Problem details
Reproduce the material verbatim, starting at its beginning and ending with the line that contains "Ristorazione". Leave the pictures out of your copy.

Provided information

= = = = =

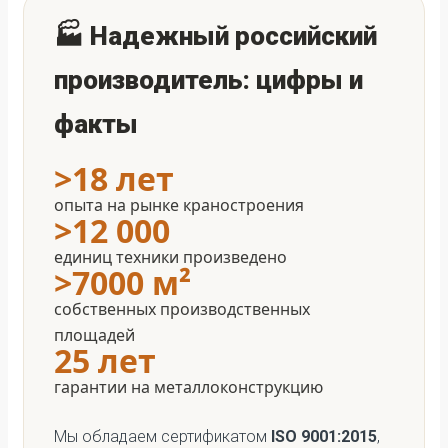
🏭 Надежный российский
производитель: цифры и
факты
>18 лет
опыта на рынке краностроения
>12 000
единиц техники произведено
>7000 м²
собственных производственных
площадей
25 лет
гарантии на металлоконструкцию
Мы обладаем сертификатом
ISO 9001:2015
,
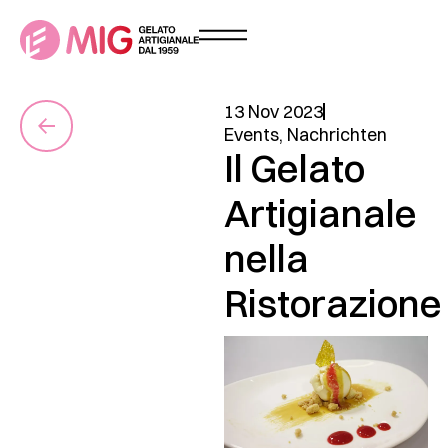
13 Nov 2023
Events
,
Nachrichten
Il Gelato
Artigianale
nella
Ristorazione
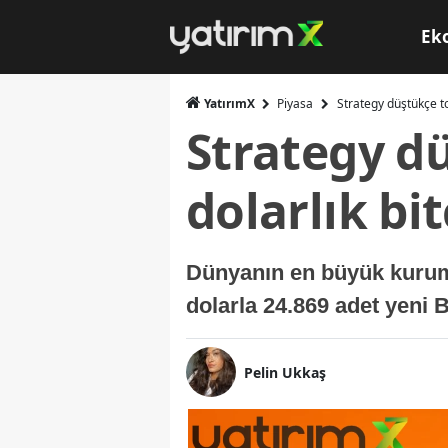
Ek
YatırımX
Piyasa
Strategy düştükçe top
Strategy dü
dolarlık bi
Dünyanın en büyük kurumsa
dolarla 24.869 adet yeni Bi
Pelin Ukkaş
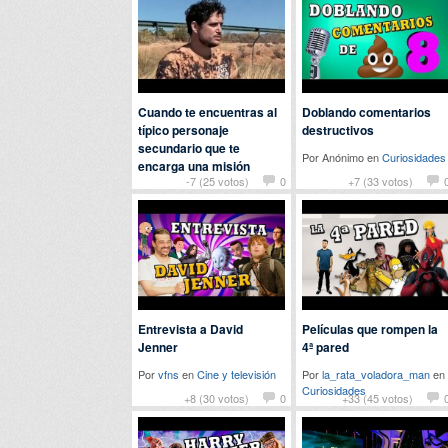
Cuando te encuentras al
Doblando comentarios
típico personaje
destructivos
secundario que te
Por Anónimo en
Curiosidades
encarga una misión
-7 (25 votos)
0
+7 (33 votos)
Por
flamenquin
en
Humor
Entrevista a David
Películas que rompen la
Jenner
4ª pared
Por
vfns
en
Cine y televisión
Por
la_rata_voladora_man
en
Curiosidades
+8 (30 votos)
0
+33 (45 votos)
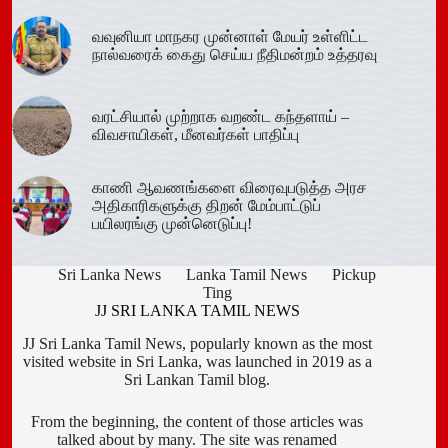
வவுனியா மாநகர முன்னாள் மேயர் உள்ளிட்ட
நால்வரைக் கைது செய்ய நீதிமன்றம் உத்தரவு
வரட்சியால் முற்றாக வறண்ட கந்தளாய் –
விவசாயிகள், மீனவர்கள் பாதிப்பு
காணி ஆவணங்களை விரைவுபடுத்த அரச
அதிகாரிகளுக்கு திறன் மேம்பாட்டுப்
பயிலரங்கு முன்னெடுப்பு!
Sri Lanka News
Lanka Tamil News
Pickup
Ting
JJ SRI LANKA TAMIL NEWS
JJ Sri Lanka Tamil News, popularly known as the most
visited website in Sri Lanka, was launched in 2019 as a
Sri Lankan Tamil blog.
From the beginning, the content of those articles was
talked about by many. The site was renamed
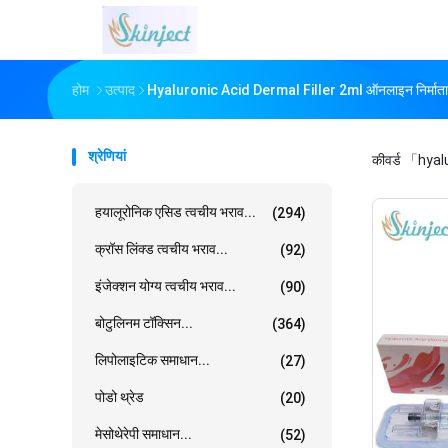
होम
उत्पाद
Hyaluronic Acid Dermal Filler 2ml ऑनलाइन निर्माता
श्रेणियां
कीवर्ड
「hyalu
हयालूरोनिक एसिड त्वचीय भराव...
(294)
क्रॉस लिंक्ड त्वचीय भराव...
(92)
इंजेक्शन योग्य त्वचीय भराव...
(90)
बोटुलिनम टॉक्सिन...
(364)
लिपोलाइटिक समाधान...
(27)
पोडो थ्रेड
(20)
मेसोथेरेपी समाधान...
(52)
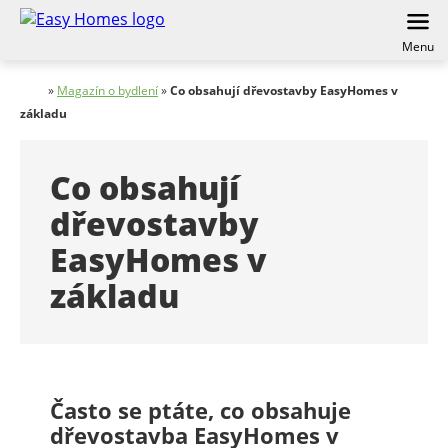
Menu
»
Magazín o bydlení
»
Co obsahují dřevostavby EasyHomes v
základu
Co obsahují
dřevostavby
EasyHomes v
základu
Často se ptáte, co obsahuje
dřevostavba EasyHomes v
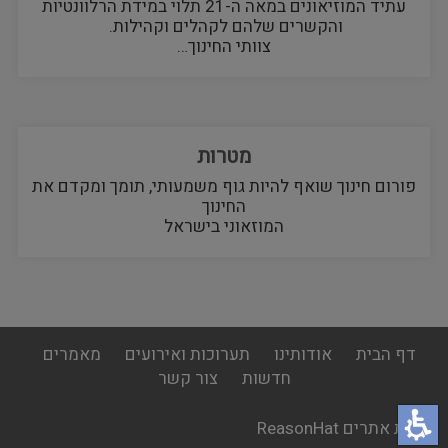
עתיד המוזיאונים במאה ה-21 תלוי במידת הרלוונטיות
והקשרים שלהם לקהלים וקהילות.
צוותי החינוך…
מטרות
פורום חינוך שואף להיות גוף משמעותי, תומך ומקדם את
החינוך
המוזאוני בישראל
footer
דף הבית
אודותינו
תערוכות ואירועים
מאמרים
menu
חדשות
צור קשר
בניית אתרים ReasonHat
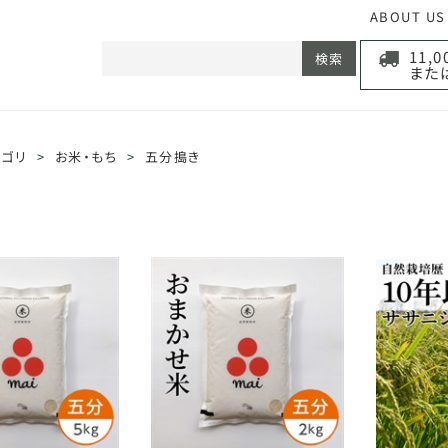
ABOUT US
11,
検索
また
テゴリ
>
お米・もち
>
五分搗き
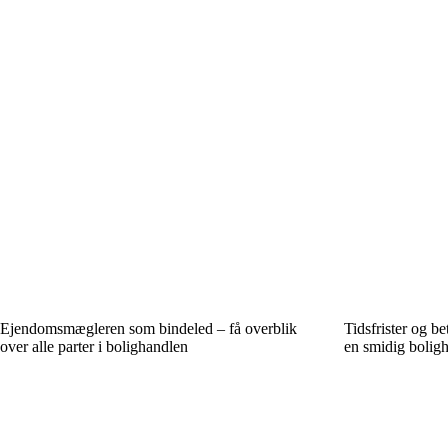
Ejendomsmægleren som bindeled – få overblik
Tidsfrister og be
over alle parter i bolighandlen
en smidig bolig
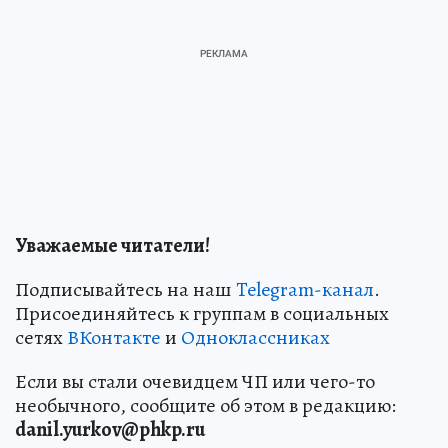
Уважаемые читатели!
Подписывайтесь на наш
Telegram-канал
.
Присоединяйтесь к группам в социальных
сетях
ВКонтакте
и
Одноклассниках
Если вы стали очевидцем ЧП или чего-то
необычного, сообщите об этом в редакцию:
danil.yurkov@phkp.ru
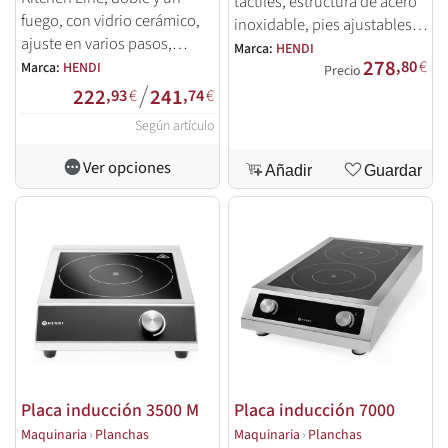
táctiles, estructura de acero
fuego, con vidrio cerámico,
inoxidable, pies ajustables,
ajuste en varios pasos,
rango de temperatura 35°C-
Marca:
HENDI
278
protección
,80
€
Marca:
HENDI
240°C, soporta hasta 20 kg.
Precio
/
sobrecalentamiento y
222
241
,93
€
,74
€
soporte hasta 15-30 kg.
Según artículo
Ver opciones
Añadir
Guardar
Placa inducción 3500 M
Placa inducción 7000
Maquinaria
›
Planchas
Maquinaria
›
Planchas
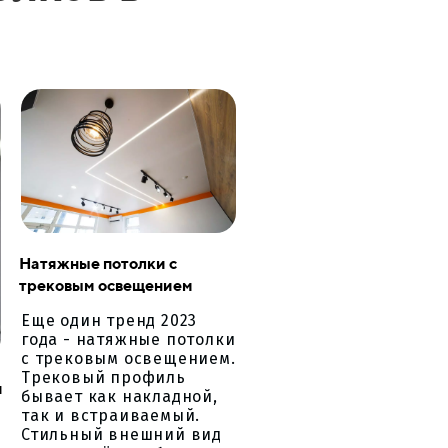
Натяжные потолки с
трековым освещением
Еще один тренд 2023
года - натяжные потолки
с трековым освещением.
Трековый профиль
и
бывает как накладной,
так и встраиваемый.
Стильный внешний вид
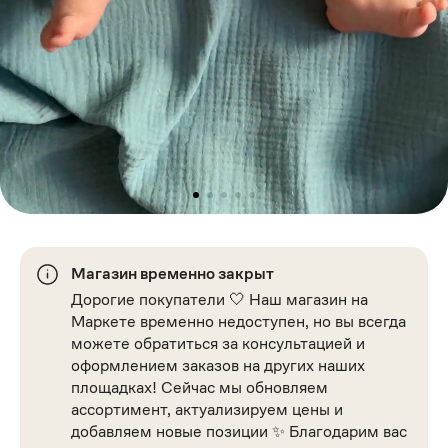
Магазин временно закрыт
Дорогие покупатели 🤍 Наш магазин на
Маркете временно недоступен, но вы всегда
можете обратиться за консультацией и
оформлением заказов на других наших
площадках! Сейчас мы обновляем
ассортимент, актуализируем цены и
добавляем новые позиции ✨ Благодарим вас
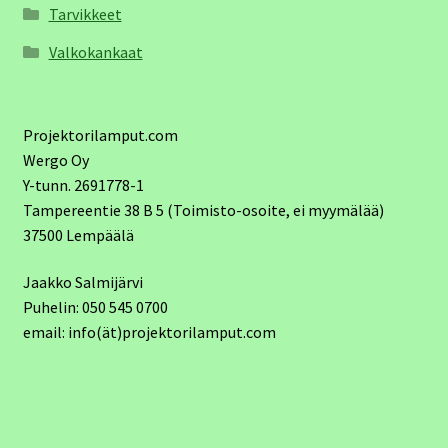
Tarvikkeet
Valkokankaat
Projektorilamput.com
Wergo Oy
Y-tunn. 2691778-1
Tampereentie 38 B 5 (Toimisto-osoite, ei myymälää)
37500 Lempäälä
Jaakko Salmijärvi
Puhelin: 050 545 0700
email: info(ät)projektorilamput.com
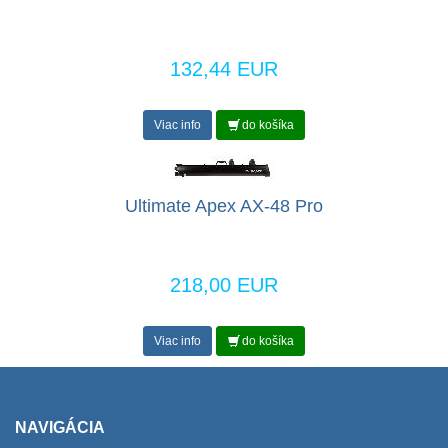
132,44 EUR
Viac info
do košíka
Ultimate Apex AX-48 Pro
218,00 EUR
Viac info
do košíka
NAVIGÁCIA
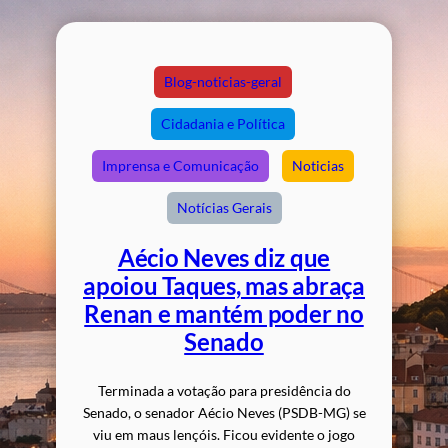
Blog-noticias-geral
Cidadania e Política
Imprensa e Comunicação
Noticias
Notícias Gerais
Aécio Neves diz que
apoiou Taques, mas abraça
Renan e mantém poder no
Senado
Terminada a votação para presidência do
Senado, o senador Aécio Neves (PSDB-MG) se
viu em maus lençóis. Ficou evidente o jogo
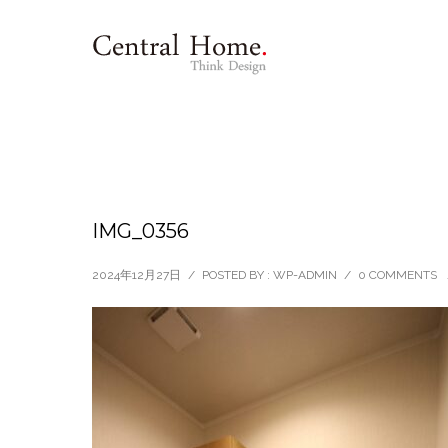
IMG_0356
2024年12月27日
/
POSTED BY : WP-ADMIN
/
0 COMMENTS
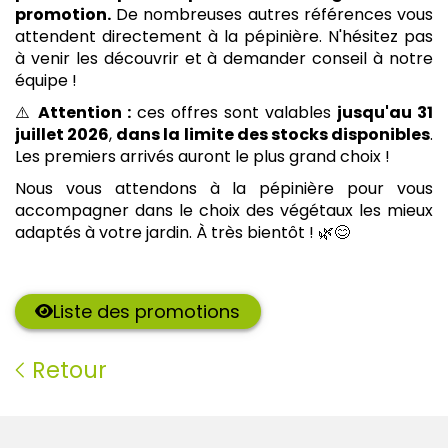
promotion.
De nombreuses autres références vous
attendent directement à la pépinière. N'hésitez pas
à venir les découvrir et à demander conseil à notre
équipe !
⚠️
Attention :
ces offres sont valables
jusqu'au 31
juillet 2026
,
dans la limite des stocks disponibles
.
Les premiers arrivés auront le plus grand choix !
Nous vous attendons à la pépinière pour vous
accompagner dans le choix des végétaux les mieux
adaptés à votre jardin. À très bientôt ! 🌿😊
Liste des promotions
Retour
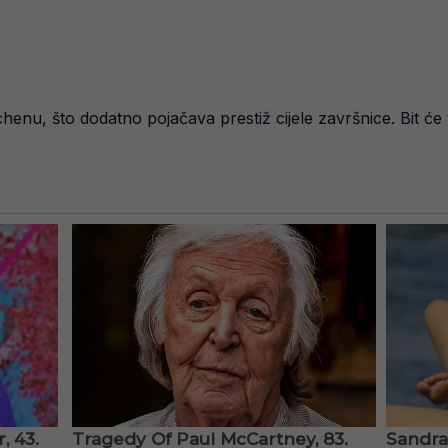
henu, što dodatno pojačava prestiž cijele završnice. Bit će t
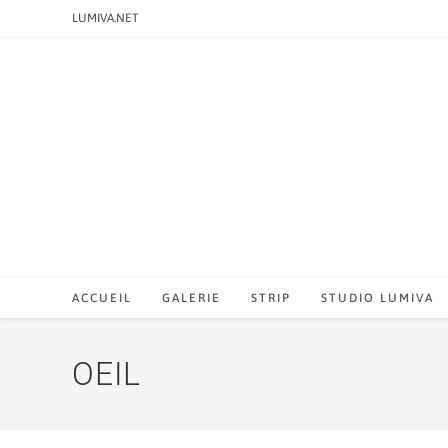
LUMIVA.NET
ACCUEIL
GALERIE
STRIP
STUDIO LUMIVA
OEIL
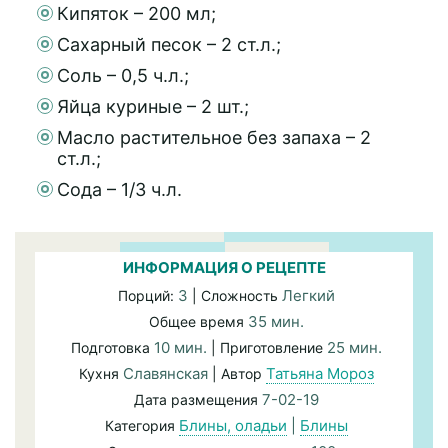
Кипяток – 200 мл;
Сахарный песок – 2 ст.л.;
Соль – 0,5 ч.л.;
Яйца куриные – 2 шт.;
Масло растительное без запаха – 2
ст.л.;
Сода – 1/3 ч.л.
ИНФОРМАЦИЯ О РЕЦЕПТЕ
3
Легкий
Порций:
| Сложность
35 мин.
Общее время
10 мин.
25 мин.
Подготовка
| Приготовление
Славянская
Татьяна Мороз
Кухня
| Автор
7-02-19
Дата размещения
Блины, оладьи
|
Блины
Категория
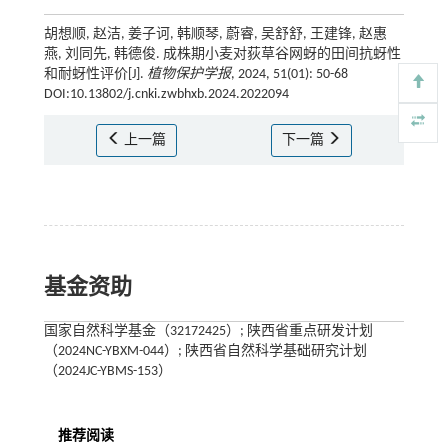
胡想顺, 赵洁, 姜子诃, 韩顺琴, 蔚睿, 吴舒舒, 王建锋, 赵惠
燕, 刘同先, 韩德俊. 成株期小麦对荻草谷网蚜的田间抗蚜性
和耐蚜性评价[J].
植物保护学报
, 2024, 51(01): 50-68
DOI:10.13802/j.cnki.zwbhxb.2024.2022094
上一篇
下一篇
基金资助
国家自然科学基金（32172425）; 陕西省重点研发计划
（2024NC-YBXM-044）; 陕西省自然科学基础研究计划
（2024JC-YBMS-153）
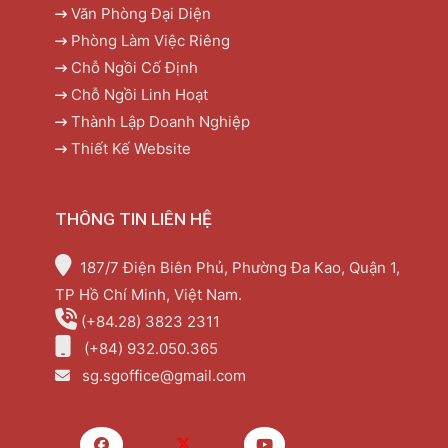
Văn Phòng Đại Diện
Phòng Làm Việc Riêng
Chỗ Ngồi Cố Định
Chỗ Ngồi Linh Hoạt
Thành Lập Doanh Nghiệp
Thiết Kế Website
THÔNG TIN LIÊN HỆ
187/7 Điện Biên Phủ, Phường Đa Kao, Quận 1,
TP Hồ Chí Minh, Việt Nam.
(+84.28) 3823 2311
(+84) 932.050.365
sg.sgoffice@gmail.com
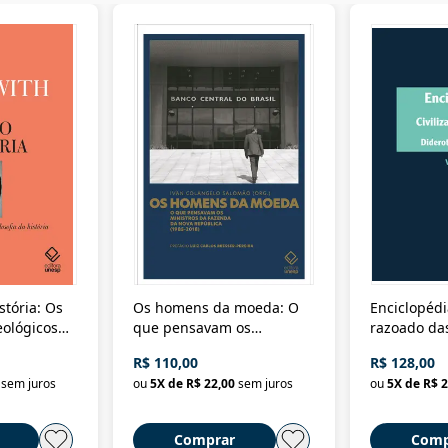
stória: Os
Os homens da moeda: O
Enciclopédi
eológicos
que pensavam os
razoado das
história
ministros da Fazenda da
artes e dos o
R$ 110,00
R$ 128,00
Nova República (1985-
Civilização 
sem juros
ou
5
X de
R$ 22,00
sem juros
ou
5
X de
R$ 2
2018)
Comprar
Comp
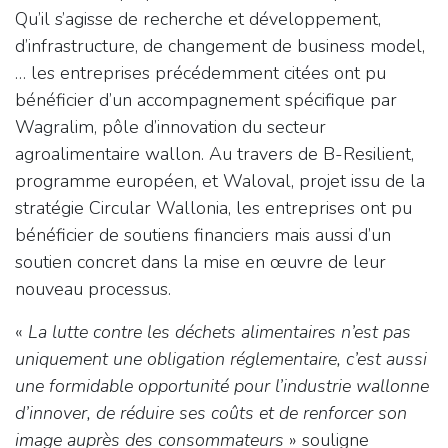
Qu’il s’agisse de recherche et développement,
d’infrastructure, de changement de business model,
… les entreprises précédemment citées ont pu
bénéficier d’un accompagnement spécifique par
Wagralim, pôle d’innovation du secteur
agroalimentaire wallon. Au travers de B-Resilient,
programme européen, et Waloval, projet issu de la
stratégie Circular Wallonia, les entreprises ont pu
bénéficier de soutiens financiers mais aussi d’un
soutien concret dans la mise en œuvre de leur
nouveau processus.
«
La lutte contre les déchets alimentaires n’est pas
uniquement une obligation réglementaire, c’est aussi
une formidable opportunité pour l’industrie wallonne
d’innover, de réduire ses coûts et de renforcer son
image auprès des consommateurs
» souligne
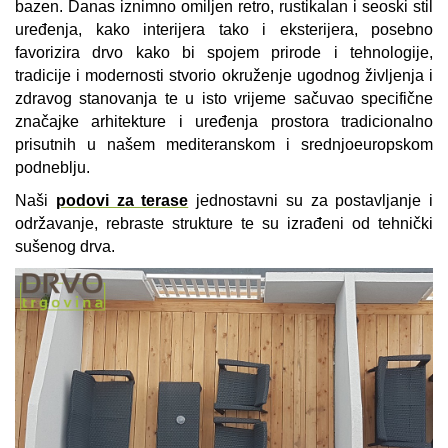
bazen. Danas iznimno omiljen retro, rustikalan i seoski stil
uređenja, kako interijera tako i eksterijera, posebno
favorizira drvo kako bi spojem prirode i tehnologije,
tradicije i modernosti stvorio okruženje ugodnog življenja i
zdravog stanovanja te u isto vrijeme sačuvao specifične
značajke arhitekture i uređenja prostora tradicionalno
prisutnih u našem mediteranskom i srednjoeuropskom
podneblju.
Naši
podovi za terase
jednostavni su za postavljanje i
održavanje, rebraste strukture te su izrađeni od tehnički
sušenog drva.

= = = = =

Solution to this task
🏭 Надежный российский
производитель: цифры и
факты
>18 лет
опыта на рынке краностроения
>12 000
единиц техники произведено
>7000 м²
собственных производственных
площадей
25 лет
гарантии на металлоконструкцию
Мы обладаем сертификатом
ISO 9001:2015
,
13 Nov 2023
Events
,
Nachrichten
Il Gelato
Artigianale
nella
Ristorazione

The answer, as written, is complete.